Genevieve had driven Tara to her second appointment with Underwood. They’d talked about Peter’s work, how he’d become a farrier after—or in spite of—going to university; they talked about Josie’s temper tantrums, and Amber’s creativity, and Jack’s recent moodiness, and Zoe’s boyfriend. All this they discussed while Genevieve just wanted to say,
“Oh, for fuck’s sake, Tara, where have you really been for twenty years?”
“You can come in if you want,” Tara said. “There is a sort of waiting room. You could even sit in on my session as far as I’m concerned. I don’t know whether he’d allow it.”
“But it’s private,” Genevieve said.
“I don’t want it to be private. I want everyone to hear it all. You all think I’m crazy, so what difference does it make?”
“No, Tara, we don’t think—”
“You’re lying to be kind. Don’t. I don’t want that. Come on, let’s go in. I’m going to demand that you be allowed to sit in.”

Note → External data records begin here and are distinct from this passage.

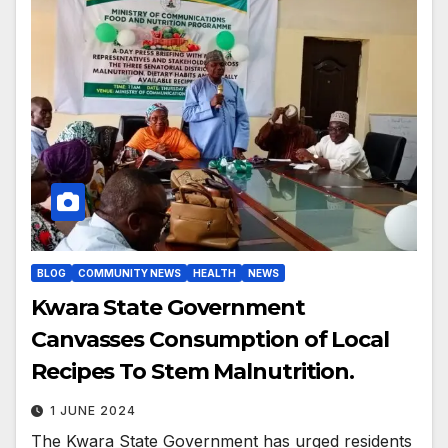
BLOG
COMMUNITY NEWS
HEALTH
NEWS
Kwara State Government
Canvasses Consumption of Local
Recipes To Stem Malnutrition.
1 JUNE 2024
The Kwara State Government has urged residents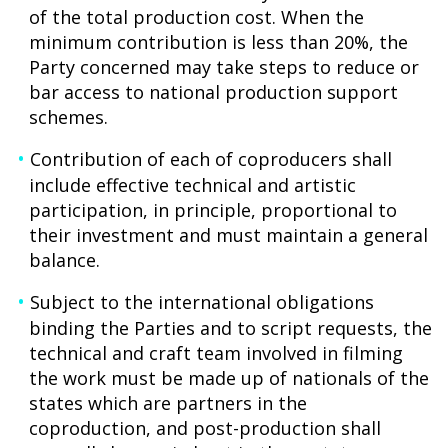
of the total production cost. When the
minimum contribution is less than 20%, the
Party concerned may take steps to reduce or
bar access to national production support
schemes.
Contribution of each of coproducers shall
include effective technical and artistic
participation, in principle, proportional to
their investment and must maintain a general
balance.
Subject to the international obligations
binding the Parties and to script requests, the
technical and craft team involved in filming
the work must be made up of nationals of the
states which are partners in the
coproduction, and post-production shall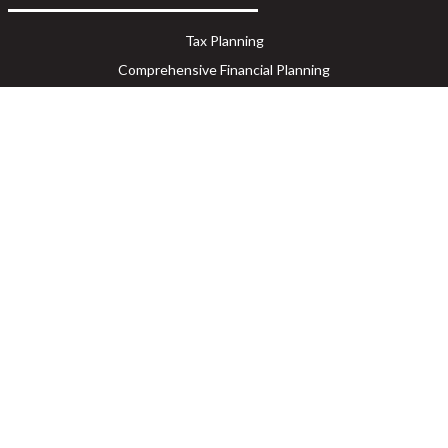
Tax Planning
Comprehensive Financial Planning
Resources
Blog
Events
Featured Links
Tax Resources
Clients
Client Login
Connect With Us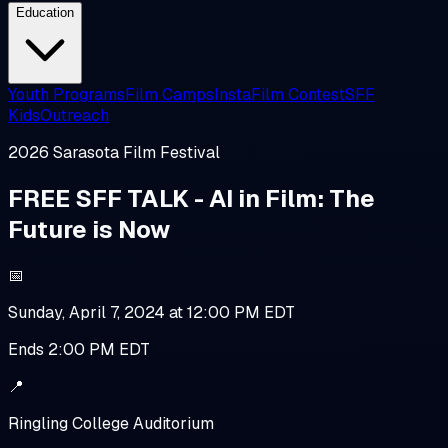
Education
Youth Programs
Film Camps
InstaFilm Contest
SFF
Kids
Outreach
2026
Sarasota Film Festival
FREE SFF TALK - AI in Film: The
Future is Now
📅
Sunday, April 7, 2024 at 12:00 PM EDT
Ends
2:00 PM EDT
📍
Ringling College Auditorium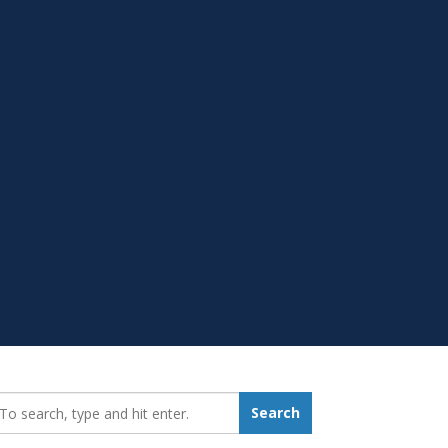
earch_for:
Search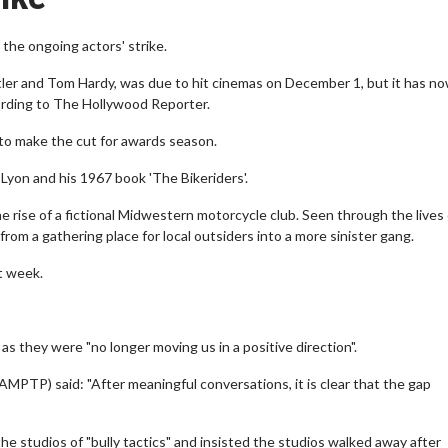
 the ongoing actors' strike.
ler and Tom Hardy, was due to hit cinemas on December 1, but it has n
cording to The Hollywood Reporter.
me to make the cut for awards season.
 Lyon and his 1967 book 'The Bikeriders'.
he rise of a fictional Midwestern motorcycle club. Seen through the lives
om a gathering place for local outsiders into a more sinister gang.
t week.
 they were "no longer moving us in a positive direction".
AMPTP) said: "After meaningful conversations, it is clear that the gap
e studios of "bully tactics" and insisted the studios walked away after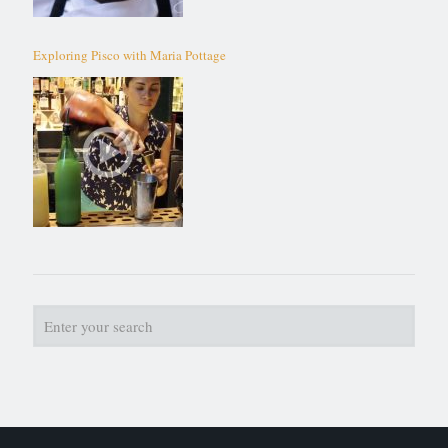
Exploring Pisco with Maria Pottage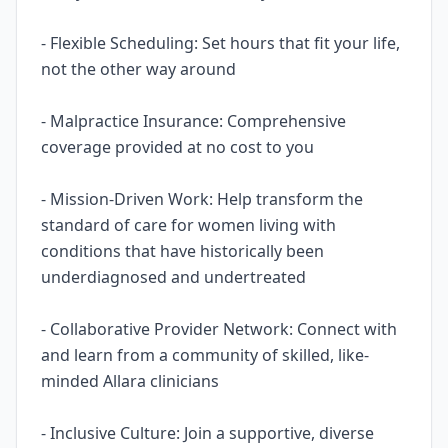
- Flexible Scheduling: Set hours that fit your life,
not the other way around
- Malpractice Insurance: Comprehensive
coverage provided at no cost to you
- Mission-Driven Work: Help transform the
standard of care for women living with
conditions that have historically been
underdiagnosed and undertreated
- Collaborative Provider Network: Connect with
and learn from a community of skilled, like-
minded Allara clinicians
- Inclusive Culture: Join a supportive, diverse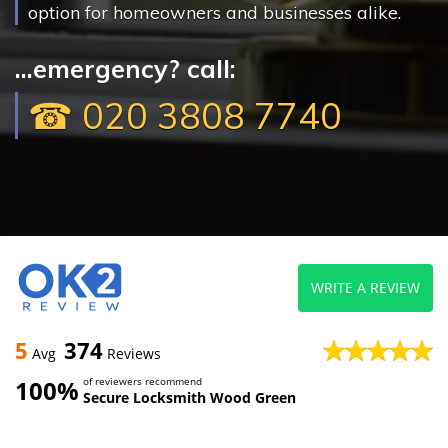
option for homeowners and businesses alike.
...emergency? call:
☎ 020 3808 7740
WRITE A REVIEW
5
374
Avg
Reviews
100%
of reviewers recommend
Secure Locksmith Wood Green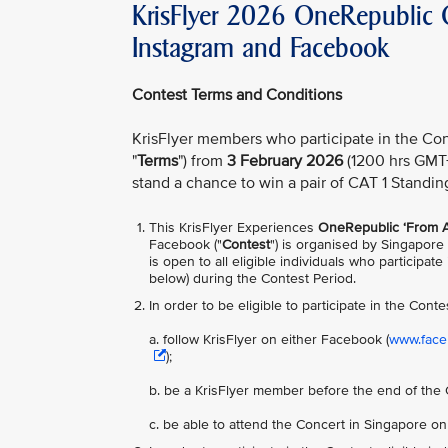
KrisFlyer 2026 OneRepublic C
Instagram and Facebook
Contest Terms and Conditions
KrisFlyer members who participate in the Con
"
Terms
") from
3 February 2026
(1200 hrs GMT
stand a chance to win a pair of CAT 1 Standin
This KrisFlyer Experiences
OneRepublic ‘From A
Facebook ("
Contest
") is organised by Singapore 
is open to all eligible individuals who participa
below) during the Contest Period.
In order to be
eligible to participate in the Conte
a. follow KrisFlyer on either Facebook (
www.faceb
);
b. be a KrisFlyer member before the end of the 
c. be able to attend the Concert in Singapore o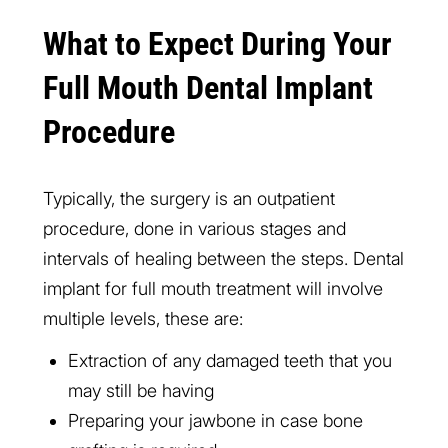
What to Expect During Your
Full Mouth Dental Implant
Procedure
Typically, the surgery is an outpatient
procedure, done in various stages and
intervals of healing between the steps. Dental
implant for full mouth treatment will involve
multiple levels, these are:
Extraction of any damaged teeth that you
may still be having
Preparing your jawbone in case bone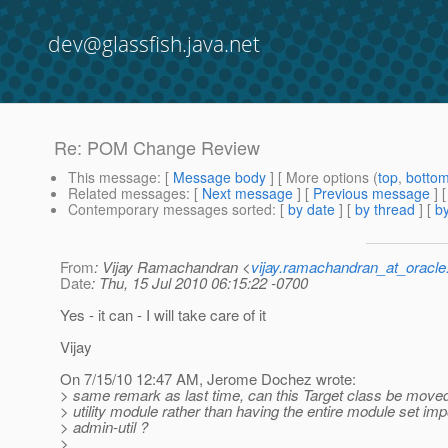
dev@glassfish.java.net
Re: POM Change Review
This message
: [
Message body
] [ More options (
top
,
botto
Related messages
:
[
Next message
] [
Previous message
] 
Contemporary messages sorted
: [
by date
] [
by thread
] [
by
From
: Vijay Ramachandran <
vijay.ramachandran_at_oracl
Date
: Thu, 15 Jul 2010 06:15:22 -0700
Yes - it can - I will take care of it
Vijay
On 7/15/10 12:47 AM, Jerome Dochez wrote:
> same remark as last time, can this Target class be mov
> utility module rather than having the entire module set imp
> admin-util ?
>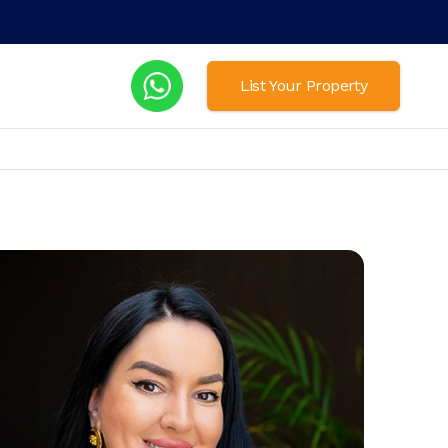
List Your Property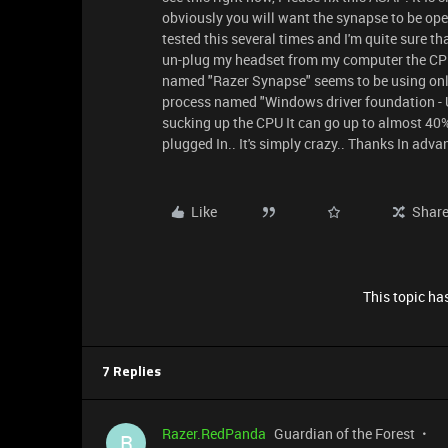
obviously you will want the synapse to be ope
tested this several times and I'm quite sure t
un-plug my headset from my computer the CPU
named "Razer Synapse" seems to be using on
process named "Windows driver foundation - 
sucking up the CPU It can go up to almost 40
plugged In.. It's simply crazy.. Thanks In adv
Like
Shar
This topic has
7 Replies
Razer.RedPanda
Guardian of the Forest
R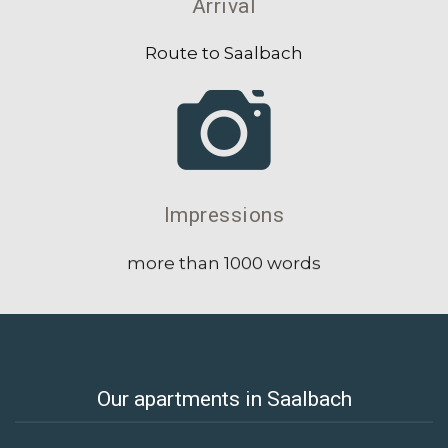
Arrival
Route to Saalbach
Impressions
more than 1000 words
Our apartments in Saalbach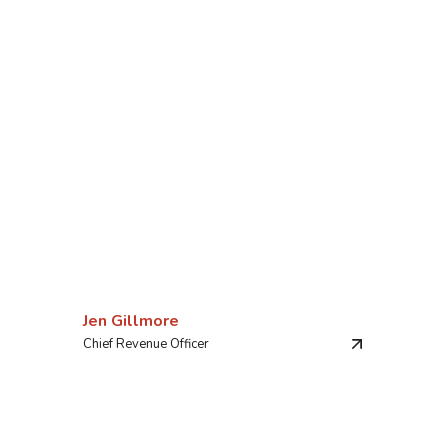
Jen Gillmore
Chief Revenue Officer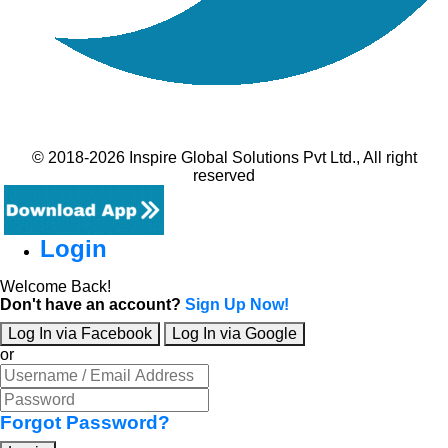
© 2018-2026 Inspire Global Solutions Pvt Ltd., All right
reserved
Login
Welcome Back!
Don't have an account?
Sign Up Now!
Log In via Facebook
Log In via Google
or
Forgot Password?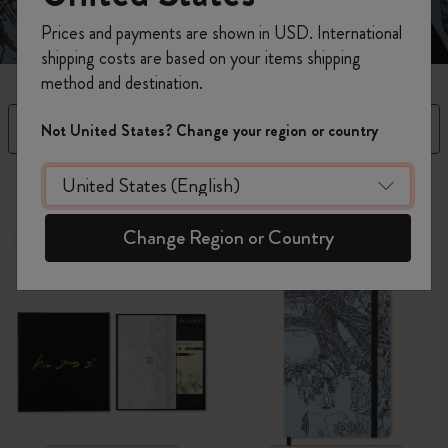
Prices and payments are shown in USD. International
shipping costs are based on your items shipping
method and destination.
Filter
Sort by
Not United States? Change your region or country
3 products
Change Region or Country
New
New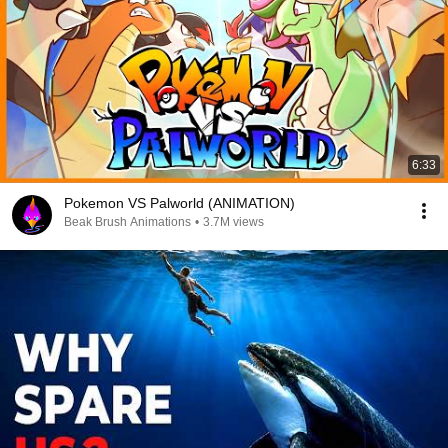
6:33
Pokemon VS Palworld (ANIMATION)
Beak Brush Animations
•
3.7M views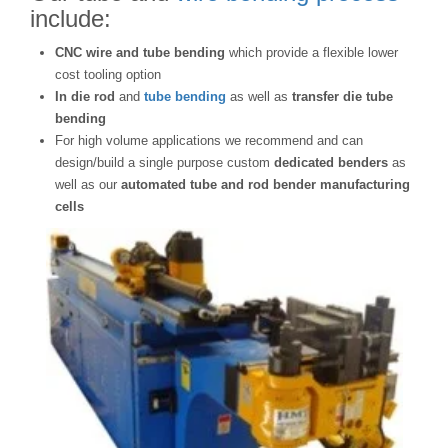
include:
CNC wire and tube bending
which provide a flexible lower
cost tooling option
In die rod
and
tube bending
as well as
transfer die tube
bending
For high volume applications we recommend and can
design/build a single purpose custom
dedicated benders
as
well as our
automated tube and rod bender manufacturing
cells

They got out of the car. Genevieve filed behind Tara up the stone steps thinking that she’d rather not be allowed to sit in, thank you. But she felt certain it wouldn’t be permitted, so she said no more.
Tara introduced Genevieve to Underwood, who wore the same smoking jacket and leather slippers. “I’d like her here.”
“Not how it works,” said Underwood.
“It’s what I want.”
“No.”
“I insist.”
Underwood bit his lip and smiled. He folded his arms. “How well do you know each other?”
“Not at all,” said Tara. “We met for the first time a couple of days ago. We’ve spent about an hour or two in each other’s company. She’s my sister-in-law but we’re strangers.”
“So why would you want her in our session?”
“Because I feel like I’ve known Genevieve for twenty years. Somehow. Even though I don’t know her at all I trust her implicitly and would tell her everything that was said here anyway.”
Underwood knitted his eyebrows and seemed to regard Genevieve in a new light.
“I really don’t think I should,” Genevieve said.
“Hush!” Underwood snapped at her. “I’m thinking.” He stroked his chin and regarded Genevieve steadily, squinting at her as he did so. Genevieve shuffled under his gaze. Tara smiled. “It’s unethical, unorthodox and un-English,” Underwood said. “All right, you sit over there in that chair and you fade into the background and observe.”